If you install from the [Mac App Store](https://apps.apple.com/app/gedcom-dna-finder/id6765485580), this application should just work out of the box. If you are downloading the application from here and not running from the source code, you will have to tell the operating system manually to trust the program. As of 29 April 2026, I am testing a new build process that should only require one click to approve after downloading--just select "open" when presented with the box below the first time you run a new version of the application.

![Mac
Screenshot](https://raw.githubusercontent.com/ajkessel/gedcom-dna-finder/main/docs/screenshots/downloaded-from-internet.png)

### Old instructions

The instructions below apply to older versions of this application and hopefully are no longer necessary.

1. Attempt to open the app (it will fail).
2. Open System Settings > Privacy & Security.
3. Scroll down to the "Security" section.
4. Click "Open Anyway" next to the notification about the blocked app. You will likely need to enter the username and password of an administrator user on the device to approve the application.

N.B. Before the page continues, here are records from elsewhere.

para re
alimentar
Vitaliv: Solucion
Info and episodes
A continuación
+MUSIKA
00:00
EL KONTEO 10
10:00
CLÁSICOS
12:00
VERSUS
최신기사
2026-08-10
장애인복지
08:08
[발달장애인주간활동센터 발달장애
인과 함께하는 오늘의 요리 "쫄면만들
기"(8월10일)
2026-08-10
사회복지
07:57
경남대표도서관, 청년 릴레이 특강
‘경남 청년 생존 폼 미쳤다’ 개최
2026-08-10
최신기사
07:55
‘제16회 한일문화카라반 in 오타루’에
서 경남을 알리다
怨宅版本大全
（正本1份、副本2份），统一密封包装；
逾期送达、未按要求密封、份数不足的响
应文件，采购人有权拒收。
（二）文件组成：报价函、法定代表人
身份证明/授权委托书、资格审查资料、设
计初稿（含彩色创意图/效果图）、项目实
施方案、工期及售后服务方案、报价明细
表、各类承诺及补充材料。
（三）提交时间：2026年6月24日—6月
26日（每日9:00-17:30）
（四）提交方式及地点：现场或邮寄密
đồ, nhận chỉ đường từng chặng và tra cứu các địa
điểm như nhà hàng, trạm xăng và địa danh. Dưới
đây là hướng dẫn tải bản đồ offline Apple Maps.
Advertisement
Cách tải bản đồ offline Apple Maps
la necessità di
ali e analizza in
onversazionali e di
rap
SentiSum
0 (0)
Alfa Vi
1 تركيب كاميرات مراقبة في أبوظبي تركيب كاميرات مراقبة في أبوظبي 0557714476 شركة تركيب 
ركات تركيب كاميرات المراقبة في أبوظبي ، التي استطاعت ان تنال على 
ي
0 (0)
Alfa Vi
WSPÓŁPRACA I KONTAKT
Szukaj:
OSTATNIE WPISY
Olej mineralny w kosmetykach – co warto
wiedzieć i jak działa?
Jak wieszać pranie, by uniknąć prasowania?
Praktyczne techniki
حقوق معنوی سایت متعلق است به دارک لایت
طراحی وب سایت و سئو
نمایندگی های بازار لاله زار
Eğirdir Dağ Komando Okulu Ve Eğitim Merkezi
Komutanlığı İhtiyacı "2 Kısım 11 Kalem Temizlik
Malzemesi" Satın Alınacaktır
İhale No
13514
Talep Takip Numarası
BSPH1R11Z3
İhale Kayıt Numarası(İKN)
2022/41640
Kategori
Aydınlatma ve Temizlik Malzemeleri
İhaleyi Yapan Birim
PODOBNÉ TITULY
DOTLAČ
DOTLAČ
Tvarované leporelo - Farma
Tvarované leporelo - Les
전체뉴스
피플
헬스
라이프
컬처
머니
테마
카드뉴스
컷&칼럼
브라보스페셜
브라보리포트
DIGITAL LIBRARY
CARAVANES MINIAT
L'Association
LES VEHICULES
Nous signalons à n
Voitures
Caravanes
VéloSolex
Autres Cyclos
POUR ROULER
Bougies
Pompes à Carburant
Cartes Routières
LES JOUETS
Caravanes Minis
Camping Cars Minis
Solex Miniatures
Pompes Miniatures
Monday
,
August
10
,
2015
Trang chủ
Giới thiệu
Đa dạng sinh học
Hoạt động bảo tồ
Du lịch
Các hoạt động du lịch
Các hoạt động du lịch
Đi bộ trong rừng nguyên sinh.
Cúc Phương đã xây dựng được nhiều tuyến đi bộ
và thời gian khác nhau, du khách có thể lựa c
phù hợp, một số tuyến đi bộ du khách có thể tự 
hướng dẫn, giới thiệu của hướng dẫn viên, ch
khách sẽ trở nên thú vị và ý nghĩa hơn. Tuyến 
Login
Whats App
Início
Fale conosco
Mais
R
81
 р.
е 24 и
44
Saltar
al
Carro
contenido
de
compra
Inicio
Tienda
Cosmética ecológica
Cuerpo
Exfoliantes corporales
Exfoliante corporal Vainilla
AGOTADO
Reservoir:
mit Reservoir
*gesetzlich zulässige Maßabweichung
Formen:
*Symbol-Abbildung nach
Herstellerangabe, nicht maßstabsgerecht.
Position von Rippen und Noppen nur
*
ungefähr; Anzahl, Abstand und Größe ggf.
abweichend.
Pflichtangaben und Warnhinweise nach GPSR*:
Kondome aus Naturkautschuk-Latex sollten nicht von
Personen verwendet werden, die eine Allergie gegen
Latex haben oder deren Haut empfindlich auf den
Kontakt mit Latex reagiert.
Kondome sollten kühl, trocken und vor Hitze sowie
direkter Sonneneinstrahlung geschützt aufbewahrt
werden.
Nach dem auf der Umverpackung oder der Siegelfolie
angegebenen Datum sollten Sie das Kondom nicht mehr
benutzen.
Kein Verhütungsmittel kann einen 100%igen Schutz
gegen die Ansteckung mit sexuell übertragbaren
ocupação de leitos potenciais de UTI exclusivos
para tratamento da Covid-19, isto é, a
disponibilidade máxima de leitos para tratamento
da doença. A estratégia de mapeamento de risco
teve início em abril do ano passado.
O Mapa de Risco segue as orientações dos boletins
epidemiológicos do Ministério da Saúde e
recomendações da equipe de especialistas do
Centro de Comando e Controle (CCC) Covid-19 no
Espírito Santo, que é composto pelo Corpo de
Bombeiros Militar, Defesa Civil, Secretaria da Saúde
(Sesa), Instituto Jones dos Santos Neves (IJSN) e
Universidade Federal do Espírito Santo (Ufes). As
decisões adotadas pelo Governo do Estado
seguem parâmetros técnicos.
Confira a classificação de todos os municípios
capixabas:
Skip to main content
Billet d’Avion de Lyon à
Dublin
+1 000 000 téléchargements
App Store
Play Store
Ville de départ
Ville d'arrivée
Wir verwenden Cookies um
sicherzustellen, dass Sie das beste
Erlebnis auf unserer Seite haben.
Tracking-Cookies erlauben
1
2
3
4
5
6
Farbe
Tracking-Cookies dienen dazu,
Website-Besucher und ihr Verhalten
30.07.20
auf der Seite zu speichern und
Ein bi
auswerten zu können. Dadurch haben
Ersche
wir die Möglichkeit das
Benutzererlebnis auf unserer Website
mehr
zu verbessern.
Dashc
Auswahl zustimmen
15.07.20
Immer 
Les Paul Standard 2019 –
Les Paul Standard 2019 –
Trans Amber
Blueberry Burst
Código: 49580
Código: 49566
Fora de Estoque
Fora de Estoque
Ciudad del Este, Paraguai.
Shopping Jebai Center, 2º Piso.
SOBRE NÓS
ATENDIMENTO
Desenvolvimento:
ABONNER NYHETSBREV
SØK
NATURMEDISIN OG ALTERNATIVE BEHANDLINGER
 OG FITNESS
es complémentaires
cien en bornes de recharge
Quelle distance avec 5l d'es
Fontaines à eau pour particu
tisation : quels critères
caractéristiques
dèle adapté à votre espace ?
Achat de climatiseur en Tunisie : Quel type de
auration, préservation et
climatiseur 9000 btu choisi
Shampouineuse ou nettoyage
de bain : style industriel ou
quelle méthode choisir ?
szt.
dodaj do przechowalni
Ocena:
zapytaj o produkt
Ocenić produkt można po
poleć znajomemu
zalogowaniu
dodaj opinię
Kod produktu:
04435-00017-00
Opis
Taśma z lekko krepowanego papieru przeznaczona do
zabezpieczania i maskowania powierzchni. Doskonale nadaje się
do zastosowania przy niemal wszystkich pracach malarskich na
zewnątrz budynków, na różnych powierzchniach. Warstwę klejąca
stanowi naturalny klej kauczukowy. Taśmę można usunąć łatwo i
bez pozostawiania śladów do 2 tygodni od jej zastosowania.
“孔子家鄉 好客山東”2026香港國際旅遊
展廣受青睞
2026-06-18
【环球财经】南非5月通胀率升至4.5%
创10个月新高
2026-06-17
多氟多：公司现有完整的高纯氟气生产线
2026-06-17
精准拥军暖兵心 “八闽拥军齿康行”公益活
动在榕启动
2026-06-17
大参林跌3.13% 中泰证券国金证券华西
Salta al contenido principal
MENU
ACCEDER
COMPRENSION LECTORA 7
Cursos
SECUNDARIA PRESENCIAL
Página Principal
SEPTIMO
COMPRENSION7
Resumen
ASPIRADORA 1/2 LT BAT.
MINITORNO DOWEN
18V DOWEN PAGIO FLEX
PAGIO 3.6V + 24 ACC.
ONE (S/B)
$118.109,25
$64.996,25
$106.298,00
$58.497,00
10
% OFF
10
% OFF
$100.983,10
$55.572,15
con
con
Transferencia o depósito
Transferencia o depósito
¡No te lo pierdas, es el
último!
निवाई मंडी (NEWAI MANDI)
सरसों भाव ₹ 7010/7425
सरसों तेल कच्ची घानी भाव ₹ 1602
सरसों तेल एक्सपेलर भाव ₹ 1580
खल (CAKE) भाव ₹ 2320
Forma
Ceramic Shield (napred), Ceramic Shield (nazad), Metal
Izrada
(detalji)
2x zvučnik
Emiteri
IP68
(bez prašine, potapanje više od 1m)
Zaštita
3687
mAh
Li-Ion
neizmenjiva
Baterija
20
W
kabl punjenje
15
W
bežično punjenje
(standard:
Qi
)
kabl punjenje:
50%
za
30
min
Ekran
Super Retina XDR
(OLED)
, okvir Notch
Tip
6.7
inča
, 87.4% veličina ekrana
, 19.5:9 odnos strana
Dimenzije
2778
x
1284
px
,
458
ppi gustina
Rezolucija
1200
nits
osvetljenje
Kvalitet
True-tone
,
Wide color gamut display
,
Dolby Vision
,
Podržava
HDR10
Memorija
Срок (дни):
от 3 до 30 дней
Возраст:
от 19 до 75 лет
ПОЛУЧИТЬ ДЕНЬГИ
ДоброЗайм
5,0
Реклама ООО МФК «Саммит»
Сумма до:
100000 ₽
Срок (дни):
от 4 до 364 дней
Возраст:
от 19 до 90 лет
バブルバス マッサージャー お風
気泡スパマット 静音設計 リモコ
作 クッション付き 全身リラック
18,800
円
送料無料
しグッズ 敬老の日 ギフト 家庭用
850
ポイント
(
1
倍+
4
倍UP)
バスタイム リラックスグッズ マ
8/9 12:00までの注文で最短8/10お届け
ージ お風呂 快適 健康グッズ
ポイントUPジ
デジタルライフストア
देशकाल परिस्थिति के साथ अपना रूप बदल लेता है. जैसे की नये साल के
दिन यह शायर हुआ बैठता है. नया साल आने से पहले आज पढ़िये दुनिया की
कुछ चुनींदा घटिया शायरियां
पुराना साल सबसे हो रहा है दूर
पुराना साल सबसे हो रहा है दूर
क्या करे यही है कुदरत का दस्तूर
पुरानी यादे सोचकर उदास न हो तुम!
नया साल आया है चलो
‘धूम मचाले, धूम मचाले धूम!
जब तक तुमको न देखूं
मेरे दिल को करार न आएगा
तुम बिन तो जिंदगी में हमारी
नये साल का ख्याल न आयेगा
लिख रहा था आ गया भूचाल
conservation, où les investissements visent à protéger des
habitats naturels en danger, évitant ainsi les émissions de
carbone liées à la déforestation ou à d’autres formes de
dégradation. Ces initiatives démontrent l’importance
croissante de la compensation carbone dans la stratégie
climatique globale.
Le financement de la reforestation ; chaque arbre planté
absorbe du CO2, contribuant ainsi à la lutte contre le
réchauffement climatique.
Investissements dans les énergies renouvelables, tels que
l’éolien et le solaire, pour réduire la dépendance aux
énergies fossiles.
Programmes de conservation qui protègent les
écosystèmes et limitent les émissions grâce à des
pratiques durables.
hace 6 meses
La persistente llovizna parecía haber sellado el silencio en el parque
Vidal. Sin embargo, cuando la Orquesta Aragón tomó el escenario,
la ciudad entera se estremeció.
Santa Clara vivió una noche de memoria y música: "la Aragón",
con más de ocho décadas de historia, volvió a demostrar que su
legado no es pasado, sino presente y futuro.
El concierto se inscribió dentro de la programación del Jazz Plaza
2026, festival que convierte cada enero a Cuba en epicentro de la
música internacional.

If you follow these steps and are seeing an error along the lines of "This file is damaged and can't be opened" it is typically because a false positive from your security settings. This can be fixed by opening the Terminal application (via Applications->Utilities or Spotlight search), typing `xattr -cr ` (with a space after `cr`) and then dragging and dropping the application ito the Terminal window and hitting enter. This will remove the "quarantine" setting on the application and allow you to run it again.

![MacOS
Screenshot](https://raw.githubusercontent.com/ajkessel/gedcom-dna-finder/main/docs/screenshots/open_anyway.png)


## License

This project is released under the BSD 2-Clause License. See the [`LICENSE`](LICENSE.md) file for the full text.

## Recent changes

See [`CHANGELOG`](CHANGELOG.md).

## Contributing

Bug reports, feature suggestions, and pull requests are welcome. If you encounter a GEDCOM file whose tag format is not recognized, please open an issue and include the relevant excerpt (with personal names redacted) so the parser can be extended.